Patients suffering from arthritis, fibromyalgia, back or muscle pain are finding relief in the pool at St. Joseph’s Healthcare Hamilton.
An exciting new treatment, combining low impact aquatic exercise with therapeutic sound pressure waves in heated pools, is offering another option for those whose joint and muscle pain are diminishing their quality of life.
“AquaSonix Therapy can help reduce pain, increase flexibility and reduce muscle stiffness,” says Mike Ivezic, director KyoCare Health. “In fact, using WOMAC, an FDA-approved pain and stiffness instrument developed by Dr. Nick Bellamy at the University of Western Ontario and McMaster University, we have found that 83 per cent of patients participating in the AquaSonix Therapy program have a positive response, with a 51 per cent decrease in pain levels.”
KyoCare Health, working closely with physicians and scientists, developed the treatment protocols for AquaSonix Therapy. The procedure is a Canadian, patent-pending success. The program entails the application of evidence-based exercises in combination with the proven benefits of therapeutic sound in a warm water environment.
The human ear can only hear a limited part of the sound spectrum. Above that range is ultrasound and below it is infrasound; although largely unheard, vibrations in these ranges can still affect the human body in ways that are quite different from simply listening – they can diagnose and heal.

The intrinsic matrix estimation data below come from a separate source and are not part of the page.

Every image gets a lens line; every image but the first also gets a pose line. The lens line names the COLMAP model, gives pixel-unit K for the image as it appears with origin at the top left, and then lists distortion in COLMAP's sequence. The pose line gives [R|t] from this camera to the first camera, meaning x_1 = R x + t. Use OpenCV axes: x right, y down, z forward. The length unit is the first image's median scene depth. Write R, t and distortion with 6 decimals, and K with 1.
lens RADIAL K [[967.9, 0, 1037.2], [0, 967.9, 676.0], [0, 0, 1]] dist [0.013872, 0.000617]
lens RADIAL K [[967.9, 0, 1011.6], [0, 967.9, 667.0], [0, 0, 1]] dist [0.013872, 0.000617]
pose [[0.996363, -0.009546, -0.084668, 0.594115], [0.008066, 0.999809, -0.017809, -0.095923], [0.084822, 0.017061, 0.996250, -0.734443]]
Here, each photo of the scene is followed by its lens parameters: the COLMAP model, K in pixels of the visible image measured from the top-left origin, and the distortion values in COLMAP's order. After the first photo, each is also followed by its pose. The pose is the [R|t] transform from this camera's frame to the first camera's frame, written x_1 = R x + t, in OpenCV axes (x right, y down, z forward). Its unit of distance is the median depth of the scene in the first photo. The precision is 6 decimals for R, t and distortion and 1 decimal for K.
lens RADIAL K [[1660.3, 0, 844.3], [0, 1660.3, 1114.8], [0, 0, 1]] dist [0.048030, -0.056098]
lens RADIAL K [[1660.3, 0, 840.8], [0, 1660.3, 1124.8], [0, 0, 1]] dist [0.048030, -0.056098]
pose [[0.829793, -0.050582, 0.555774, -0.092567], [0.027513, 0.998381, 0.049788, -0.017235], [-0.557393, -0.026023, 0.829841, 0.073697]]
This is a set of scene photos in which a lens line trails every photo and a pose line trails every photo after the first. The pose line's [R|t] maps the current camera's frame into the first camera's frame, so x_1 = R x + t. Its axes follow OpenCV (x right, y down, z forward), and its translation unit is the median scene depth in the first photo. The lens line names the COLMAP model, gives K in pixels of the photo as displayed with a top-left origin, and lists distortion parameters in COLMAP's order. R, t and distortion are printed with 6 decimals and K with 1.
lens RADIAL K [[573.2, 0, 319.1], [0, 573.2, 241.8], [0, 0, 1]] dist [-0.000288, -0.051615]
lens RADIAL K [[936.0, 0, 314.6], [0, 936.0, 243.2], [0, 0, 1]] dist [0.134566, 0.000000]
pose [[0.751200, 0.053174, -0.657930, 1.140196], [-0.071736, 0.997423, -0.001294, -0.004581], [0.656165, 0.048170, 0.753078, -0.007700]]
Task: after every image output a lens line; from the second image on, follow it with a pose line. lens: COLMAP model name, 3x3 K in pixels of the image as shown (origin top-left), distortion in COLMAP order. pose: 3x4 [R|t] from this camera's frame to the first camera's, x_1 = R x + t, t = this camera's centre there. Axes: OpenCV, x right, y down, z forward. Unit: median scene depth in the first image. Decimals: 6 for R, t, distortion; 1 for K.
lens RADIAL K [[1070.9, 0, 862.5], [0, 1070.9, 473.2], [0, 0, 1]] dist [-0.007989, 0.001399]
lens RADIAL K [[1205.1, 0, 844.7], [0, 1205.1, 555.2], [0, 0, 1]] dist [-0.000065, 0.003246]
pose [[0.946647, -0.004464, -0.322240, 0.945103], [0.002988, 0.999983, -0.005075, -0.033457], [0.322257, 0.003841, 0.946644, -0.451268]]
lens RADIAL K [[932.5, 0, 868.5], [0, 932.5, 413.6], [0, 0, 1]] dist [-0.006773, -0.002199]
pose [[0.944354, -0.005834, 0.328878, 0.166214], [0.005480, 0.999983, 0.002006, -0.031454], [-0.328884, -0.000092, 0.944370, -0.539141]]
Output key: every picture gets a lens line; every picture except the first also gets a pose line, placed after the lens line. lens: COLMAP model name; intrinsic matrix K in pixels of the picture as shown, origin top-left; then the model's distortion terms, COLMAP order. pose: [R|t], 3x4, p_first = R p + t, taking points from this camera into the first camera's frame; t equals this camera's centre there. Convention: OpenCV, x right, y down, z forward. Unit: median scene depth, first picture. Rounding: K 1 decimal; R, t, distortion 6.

Most people are familiar with ultrasound. Using that technology, millions of expectant parents have seen the first “picture” of their unborn child. Ultrasound imaging is used extensively for evaluating the eyes, pelvic and abdominal organs, heart and blood vessels. Because ultrasound images are captured in real time, they can show movement of internal tissues and organs and enable physicians to see blood flow and heart valve functions, helping to diagnose a variety of heart conditions and to assess damage after a heart attack or other illness.
Low frequency sound, like that used in the AquaSonix Therapy program, can be used to treat musculoskeletal injuries, back and joint conditions, limited range of motion, soft tissue injuries, and chronic conditions. It is non-invasive.
“AquaSonix Therapy is a welcome complement to use in combination with pharmacologic agents” said St. Joseph’s rheumatologist Dr. William Bensen. “Low impact and muscle-strengthening exercises, staying physically active, is the cornerstone of the overall management of the osteoarthritis patient.”
Human tissues have the capacity to convert pressure (sound) waves into electrical stimuli, primarily through the body’s mechanoreceptors. Combined sonic frequencies can affect a state of resonance with specific cell structures, particularly for therapeutic purposes.
KyoCare Vice President Gerry Hruby says this therapy is a complement to traditional methods of managing arthritic patients. “By stimulating the mechanoreceptors we can inhibit the pain signal coming from the knee, hands, or elsewhere.”
The AquaSonix Therapy exercise program is based on the Arthritis Foundation’s recommendations for aquatic exercise to help keep joints moving, to restore and preserve flexibility and strength.
“The AquaSonix device, a transducer, is in the water while patients are exercising,” says Ivezic. “And while they are benefiting from the water exercise, they also receive the benefits of sound pressure waves. The sound is at such a low frequency that you really don’t feel it, but the sound waves stimulate mechanoreceptors, blood flow and relax muscles, as well as release endorphins. Many of our patients report that they are sleeping better and are much more relaxed.”
AquaSonix Therapy is focused on pain management as well as improving balance and coordination, breathing and circulation, energy, flexibility, and mobility. Says Ivezic, “We’ve had patients with chronic pain associated with osteoarthritis of the hands, back and knees who are experiencing an improved quality of life. But the key is that this is a personalized program which allows patients to proceed at there own pace.”
A typical AquaSonix Therapy session takes about 45 minutes. Class participants are led by trained aquatic instructors, either a physical therapist or kinesiologist or certified aquatic therapist. The instructors also hold First Aid, CPR and Lifeguard qualifications.
“We are already running multiple classes for patients of St. Joseph’s Healthcare and at other locations in Ontario,” says Ivezic. “Partnering with hospitals and locating in hospitals is the ideal way to deliver AquaSonix Therapy.”
A patient can be referred by a physician or self-refer by calling a toll free number (1-877-622-2121).
“Our patients are not looking to build muscles,” says Hruby. “Our patients are looking to walk to the corner store, garden, open a jar – normal quality of life issues are most important to our patients.”